- **ASSIGNED TASK**:
Lines below that include "round" are the answer; copy each one.

- **DATA FOR ANALYSIS**:
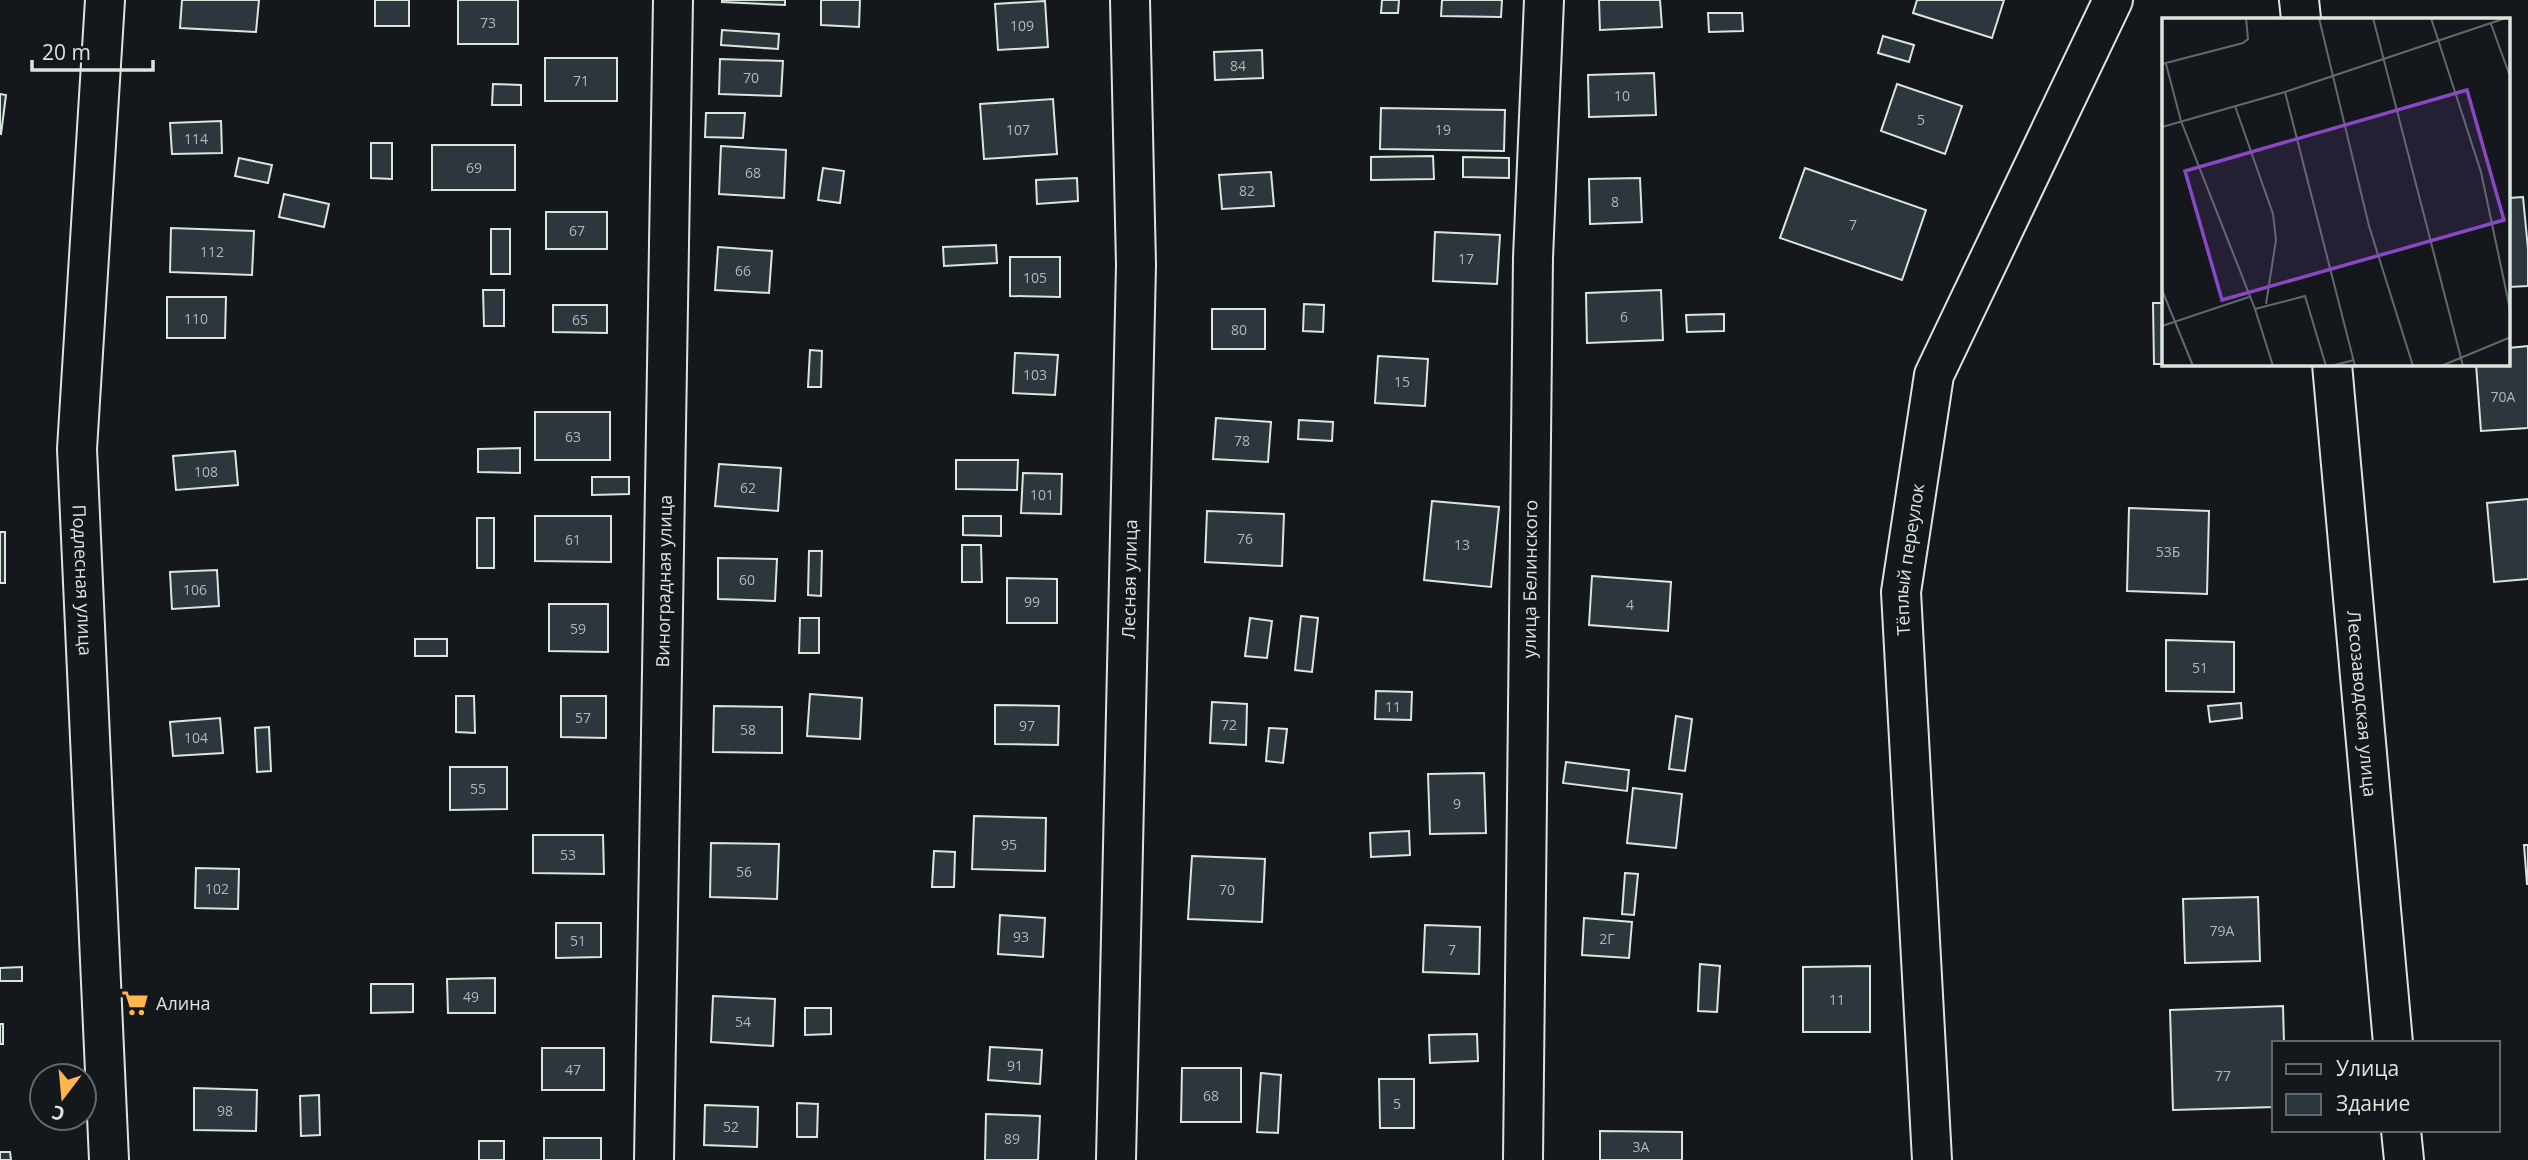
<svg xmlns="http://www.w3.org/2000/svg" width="2528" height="1160" viewBox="0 0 2528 1160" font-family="'Open Sans',sans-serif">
<rect width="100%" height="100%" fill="#14181c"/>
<!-- building -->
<g fill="#2c363c" stroke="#d8e6dc" stroke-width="2">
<path d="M182 0H259L256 32 180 28Z"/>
<rect x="375" y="0" width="34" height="26"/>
<rect x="458" y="0" width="60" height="44"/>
<path d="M722 0H785V5L722 2Z"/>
<path d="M821 0H860L859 27 821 25Z"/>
<path d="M1382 0H1399L1398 13H1381Z"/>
<path d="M1442 0H1502L1501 17 1441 16Z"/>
<path d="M1599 0H1660L1662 27 1600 30Z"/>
<path d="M1917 0H2004L1992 38 1913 13Z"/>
<path d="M1045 1 1048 47 998 50 995 4Z"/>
<path d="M1708 13H1742L1743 31 1709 32Z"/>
<path d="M722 30 779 34 778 49 721 45Z"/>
<path d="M1883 36 1914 45 1909 62 1878 53Z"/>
<path d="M1262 50 1263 78 1215 80 1214 52Z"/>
<rect x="545" y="58" width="72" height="43"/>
<path d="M720 59 783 61 781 96 719 94Z"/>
<path d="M1654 73 1656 115 1589 117 1588 75Z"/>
<path d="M2164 73V180H2163L2162 74Z"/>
<path d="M493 84 521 85V105H492Z"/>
<path d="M1897 84 1962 106 1945 154 1881 131Z"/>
<path d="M0 94 6 95 1 134H0Z"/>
<path d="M1053 99 1057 154 984 159 980 104Z"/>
<path d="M1381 108 1505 110 1504 151 1380 149Z"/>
<path d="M706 113H745L743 138 705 137Z"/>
<path d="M221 121 222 153 172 154 170 123Z"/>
<path d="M371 143H392V179L371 178Z"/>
<rect x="432" y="145" width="83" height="45"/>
<path d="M721 146 786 150 784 198 719 194Z"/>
<path d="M1433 156 1434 179 1371 180V157Z"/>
<path d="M1463 157 1509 158V178L1463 177Z"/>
<path d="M239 158 272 165 268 183 235 176Z"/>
<path d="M823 168 844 171 840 203 818 200Z"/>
<path d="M1805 168 1926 210 1902 280 1780 238Z"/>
<path d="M1271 172 1274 206 1222 209 1219 175Z"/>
<path d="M1077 178 1078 201 1037 204 1036 180Z"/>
<path d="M1640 178 1642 222 1590 224 1589 179Z"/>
<path d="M284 194 329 204 324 227 279 217Z"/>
<path d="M2523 197 2528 249V286L2509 287V198Z"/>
<rect x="546" y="212" width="61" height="37"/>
<path d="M171 228 254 231 252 275 170 272Z"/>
<rect x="491" y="229" width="19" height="45"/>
<path d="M1435 232 1500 235 1497 284 1433 281Z"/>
<path d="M996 245 997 263 944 266 943 247Z"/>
<path d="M718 247 772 251 769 293 715 290Z"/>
<path d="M1010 257H1060V297L1010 296Z"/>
<path d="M483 290H504V326H484Z"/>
<path d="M1661 290 1663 340 1587 343 1586 293Z"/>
<path d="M167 297H226L225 338H167Z"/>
<path d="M2153 303H2164V364H2154Z"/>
<path d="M1304 304 1324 305 1323 332 1303 331Z"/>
<path d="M553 305H607V333L553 332Z"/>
<rect x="1212" y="309" width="53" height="40"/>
<path d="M1724 314V331L1687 332 1686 315Z"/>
<path d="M2528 346V428L2481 431 2476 364H2509V348Z"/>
<path d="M810 350 822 351 821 387H808Z"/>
<path d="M1015 353 1058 355 1055 395 1013 393Z"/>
<path d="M1378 356 1428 359 1425 406 1375 403Z"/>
<rect x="535" y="412" width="75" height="48"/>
<path d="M1216 418 1271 422 1268 462 1213 459Z"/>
<path d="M1299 420 1333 422 1332 441 1298 439Z"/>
<path d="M520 448V473L478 472V449Z"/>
<path d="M235 451 238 485 176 490 173 456Z"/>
<path d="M956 460H1018L1017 490 956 489Z"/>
<path d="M719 464 781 468 778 511 715 506Z"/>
<path d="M1023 473 1062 474 1061 514 1021 513Z"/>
<path d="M592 477H629V494L592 495Z"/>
<path d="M2528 499V579L2494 582 2487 503Z"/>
<path d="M1432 501 1499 507 1491 587 1424 580Z"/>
<path d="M2129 508 2209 511 2207 594 2127 591Z"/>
<path d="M1207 511 1284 514 1282 566 1205 562Z"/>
<path d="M535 516H611V562L535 561Z"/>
<path d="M963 516H1001V536L963 535Z"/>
<rect x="477" y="518" width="17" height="50"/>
<rect x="0" y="532" width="5" height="51"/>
<path d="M962 545H981L982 582H962Z"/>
<path d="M809 551H822L821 596 808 595Z"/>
<path d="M718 558 777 559 775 601 718 599Z"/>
<path d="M217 570 219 606 172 609 170 572Z"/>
<path d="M1592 576 1671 582 1668 631 1589 625Z"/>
<path d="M1007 578 1057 579V623H1007Z"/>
<path d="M549 604H608V652L549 651Z"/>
<path d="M1301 616 1318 618 1312 672 1295 670Z"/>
<path d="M800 618H819V653H799Z"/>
<path d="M1250 618 1272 621 1267 658 1245 656Z"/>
<rect x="415" y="639" width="32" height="17"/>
<path d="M2166 640 2234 642V692L2166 691Z"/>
<path d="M1376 691 1412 692 1411 720 1375 719Z"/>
<path d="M810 694 862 698 860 739 807 736Z"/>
<path d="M456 696H474L475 733 456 732Z"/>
<path d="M561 696H606V738L561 737Z"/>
<path d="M1212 702 1247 704 1246 745 1210 743Z"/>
<path d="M2241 703 2242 718 2210 722 2208 706Z"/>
<path d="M995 705 1059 706 1058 745 995 744Z"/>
<path d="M714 706 782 707V753L713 752Z"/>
<path d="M1676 716 1692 719 1685 771 1669 769Z"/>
<path d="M220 718 223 753 173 756 170 722Z"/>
<path d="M269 727 271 771 257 772 255 728Z"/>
<path d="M1269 728 1287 729 1283 763 1266 761Z"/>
<path d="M1566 762 1629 770 1627 791 1563 783Z"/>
<path d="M450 767H507V809L450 810Z"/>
<path d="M1484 773 1486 833 1430 834 1428 774Z"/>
<path d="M1633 788 1682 794 1676 848 1627 843Z"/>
<path d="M974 816 1046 818 1045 871 972 869Z"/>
<path d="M1409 831 1410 855 1371 857 1370 833Z"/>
<path d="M533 835H603L604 874 533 873Z"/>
<path d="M711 843 779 844 777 899 710 897Z"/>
<path d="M2524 845H2528V884H2527Z"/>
<path d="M934 851 955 852 954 887H932Z"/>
<path d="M1192 856 1265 859 1262 922 1188 919Z"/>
<path d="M196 868 239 869 238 909 195 908Z"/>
<path d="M1625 873 1638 874 1634 915 1622 914Z"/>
<path d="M2258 897 2260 961 2185 963 2183 899Z"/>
<path d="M1000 915 1045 918 1043 957 998 954Z"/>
<path d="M1584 918 1632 922 1629 958 1582 955Z"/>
<path d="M556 923H601V957L556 958Z"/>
<path d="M1425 925 1480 927 1479 974 1423 972Z"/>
<path d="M1700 964 1720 966 1717 1012 1698 1011Z"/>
<path d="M1870 966V1032H1803V967Z"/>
<path d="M22 967V981H0V968Z"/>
<path d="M495 978V1013H448L447 979Z"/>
<path d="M371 984H413V1012L371 1013Z"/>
<path d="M713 996 775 999 773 1046 711 1042Z"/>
<path d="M2283 1006 2284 1043H2274V1107L2173 1110 2170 1010Z"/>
<path d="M805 1008H831V1034L805 1035Z"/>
<rect x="0" y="1024" width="3" height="20"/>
<path d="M1477 1034 1478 1061 1430 1063 1429 1035Z"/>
<path d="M990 1047 1042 1050 1040 1084 988 1080Z"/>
<rect x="542" y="1048" width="62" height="42"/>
<path d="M1182 1068H1241V1122H1181Z"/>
<path d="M1261 1073 1281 1075 1278 1133 1257 1132Z"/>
<path d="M1379 1079H1414V1128H1380Z"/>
<path d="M194 1088 257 1090 256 1131 194 1130Z"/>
<path d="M319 1095 320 1135 301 1136 300 1096Z"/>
<path d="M797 1103 818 1104 817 1137H797Z"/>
<path d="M705 1105 758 1107 757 1147 704 1145Z"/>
<path d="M986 1114 1040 1116 1038 1160H985Z"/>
<path d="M1600 1131 1682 1132V1160H1600Z"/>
<rect x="544" y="1138" width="57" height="22"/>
<rect x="479" y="1141" width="25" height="19"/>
<path d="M0 1152H10L11 1160H0Z"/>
</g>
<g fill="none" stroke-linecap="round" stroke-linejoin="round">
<defs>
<g id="minor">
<path id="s1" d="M105 0 77 449 109 1160"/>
<path d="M2299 0 2301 19"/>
<path id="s2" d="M2332 364 2393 1043"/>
<path d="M2401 1130 2404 1160"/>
<path id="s3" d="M654 1160 673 0"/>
<path id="s4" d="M1116 1160 1136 265 1130 0"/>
<path id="s5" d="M1523 1160 1533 258 1544 0"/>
<path id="s6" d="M1932 1160 1901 592 1934 375 2113 0"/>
</g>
</defs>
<!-- minor casing -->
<use href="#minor" stroke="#d8e6dc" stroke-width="42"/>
<!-- minor -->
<use href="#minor" stroke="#14181c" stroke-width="38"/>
</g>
<!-- icons -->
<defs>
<symbol id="supermarket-bare" viewBox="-9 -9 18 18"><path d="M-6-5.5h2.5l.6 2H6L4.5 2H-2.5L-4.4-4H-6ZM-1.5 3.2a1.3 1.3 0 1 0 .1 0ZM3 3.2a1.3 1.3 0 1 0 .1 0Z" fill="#ffb74d" stroke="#14181c" stroke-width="2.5" paint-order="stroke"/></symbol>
</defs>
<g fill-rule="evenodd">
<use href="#supermarket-bare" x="116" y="984" width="38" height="38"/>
</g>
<g text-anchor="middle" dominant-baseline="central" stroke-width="5" stroke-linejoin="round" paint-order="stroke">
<!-- number labels -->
<g font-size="14" fill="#adbab4">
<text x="488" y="22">73</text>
<text x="1022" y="25">109</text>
<text x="1238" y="65">84</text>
<text x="751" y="77">70</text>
<text x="581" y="80">71</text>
<text x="1622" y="95">10</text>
<text x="1921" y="119">5</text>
<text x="1018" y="129">107</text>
<text x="1443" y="129">19</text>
<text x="196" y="138">114</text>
<text x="474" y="167">69</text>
<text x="753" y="172">68</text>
<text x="1247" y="190">82</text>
<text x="1615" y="201">8</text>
<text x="1853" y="224">7</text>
<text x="577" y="230">67</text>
<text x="212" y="251">112</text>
<text x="1466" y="258">17</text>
<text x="743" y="270">66</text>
<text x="1035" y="277">105</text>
<text x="1624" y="316">6</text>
<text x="196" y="318">110</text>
<text x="580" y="319">65</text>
<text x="1239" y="329">80</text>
<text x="1035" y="374">103</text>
<text x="1402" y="381">15</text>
<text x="2503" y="396">70А</text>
<text x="573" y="436">63</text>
<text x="1242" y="440">78</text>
<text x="206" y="471">108</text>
<text x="748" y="487">62</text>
<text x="1042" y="494">101</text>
<text x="1245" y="538">76</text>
<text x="573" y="539">61</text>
<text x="1462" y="544">13</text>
<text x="2168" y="551">53Б</text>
<text x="747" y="579">60</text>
<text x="195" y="589">106</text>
<text x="1032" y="601">99</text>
<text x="1630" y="604">4</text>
<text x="578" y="628">59</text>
<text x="2200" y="667">51</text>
<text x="1393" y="706">11</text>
<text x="583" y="717">57</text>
<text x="1229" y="724">72</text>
<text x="1027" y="725">97</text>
<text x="748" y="729">58</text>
<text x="196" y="737">104</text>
<text x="478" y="788">55</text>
<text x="1457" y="803">9</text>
<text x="1009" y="844">95</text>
<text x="568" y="854">53</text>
<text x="744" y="871">56</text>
<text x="217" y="888">102</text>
<text x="1227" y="889">70</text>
<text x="2222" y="930">79А</text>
<text x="1021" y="936">93</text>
<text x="1607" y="938">2Г</text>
<text x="578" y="940">51</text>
<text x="1452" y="949">7</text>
<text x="471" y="996">49</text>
<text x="1837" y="999">11</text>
<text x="743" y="1021">54</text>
<text x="1015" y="1065">91</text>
<text x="573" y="1069">47</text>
<text x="2223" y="1075">77</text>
<text x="1211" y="1095">68</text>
<text x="1397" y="1103">5</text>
<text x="225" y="1110">98</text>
<text x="731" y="1126">52</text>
<text x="1012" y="1138">89</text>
<text x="1641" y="1146">3А</text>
</g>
<!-- street labels -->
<g font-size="18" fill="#d8e6dc" stroke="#14181c">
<text stroke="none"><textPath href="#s6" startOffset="602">Тёплый переулок</textPath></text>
<text stroke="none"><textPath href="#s1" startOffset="581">Подлесная улица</textPath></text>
<text stroke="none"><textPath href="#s3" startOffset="579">Виноградная улица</textPath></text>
<text stroke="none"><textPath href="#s4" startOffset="581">Лесная улица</textPath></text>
<text stroke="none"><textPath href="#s5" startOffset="581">улица Белинского</textPath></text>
<text stroke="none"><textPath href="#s2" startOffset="341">Лесозаводская улица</textPath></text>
</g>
<!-- poi labels -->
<g font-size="18" fill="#d8e6dc" stroke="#14181c" text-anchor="start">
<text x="156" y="1003">Алина</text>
</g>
</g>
<!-- overview -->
<g transform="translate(2162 18)">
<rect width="348" height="348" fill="#14181c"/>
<path fill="none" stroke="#626a69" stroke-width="2" d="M157 0 207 208 251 348M211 0 301 348M269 0 319 154 349 296M329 6 349 61M0 46 81 25 86 21 84 0M4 46 19 103 93 291 111 348M123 74 193 348M73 88 111 196 114 222 104 286M0 109 123 74 344 0M0 272 31 348M93 291 143 278 164 348M0 308 87 279M169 348 192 342M279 348 349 319"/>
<path fill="#8948c3" fill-opacity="0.15" stroke="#8948c3" stroke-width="3.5" d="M305 72 342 202 60 282 23 153Z"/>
<rect width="348" height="348" fill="none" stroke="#d8e6dc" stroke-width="3.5"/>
</g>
<!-- legend -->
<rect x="2272" y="1041" width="228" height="91" fill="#14181c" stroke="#626a69" stroke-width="2"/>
<rect x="2286" y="1064" width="35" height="10" fill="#14181c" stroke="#626a69" stroke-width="2"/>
<text x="2336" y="1076" font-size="21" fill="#d8e6dc">Улица</text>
<rect x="2286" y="1094" width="35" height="21" fill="#2c363c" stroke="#626a69" stroke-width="2"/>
<text x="2336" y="1111" font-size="21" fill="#d8e6dc">Здание</text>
<!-- north arrow -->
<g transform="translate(63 1097) rotate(196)"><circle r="33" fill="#14181c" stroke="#626a69" stroke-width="2"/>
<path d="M0-5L12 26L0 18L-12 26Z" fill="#ffb74d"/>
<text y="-10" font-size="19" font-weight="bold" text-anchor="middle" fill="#d8e6dc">С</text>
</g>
<!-- scale -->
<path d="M32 60v10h121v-10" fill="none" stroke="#d8e6dc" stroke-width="3.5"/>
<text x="42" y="60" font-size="21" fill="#d8e6dc" stroke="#14181c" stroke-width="5" paint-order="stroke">20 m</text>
</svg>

- **ANSWER TO THE EXERCISE**:
<g fill="none" stroke-linecap="round" stroke-linejoin="round">
<g text-anchor="middle" dominant-baseline="central" stroke-width="5" stroke-linejoin="round" paint-order="stroke">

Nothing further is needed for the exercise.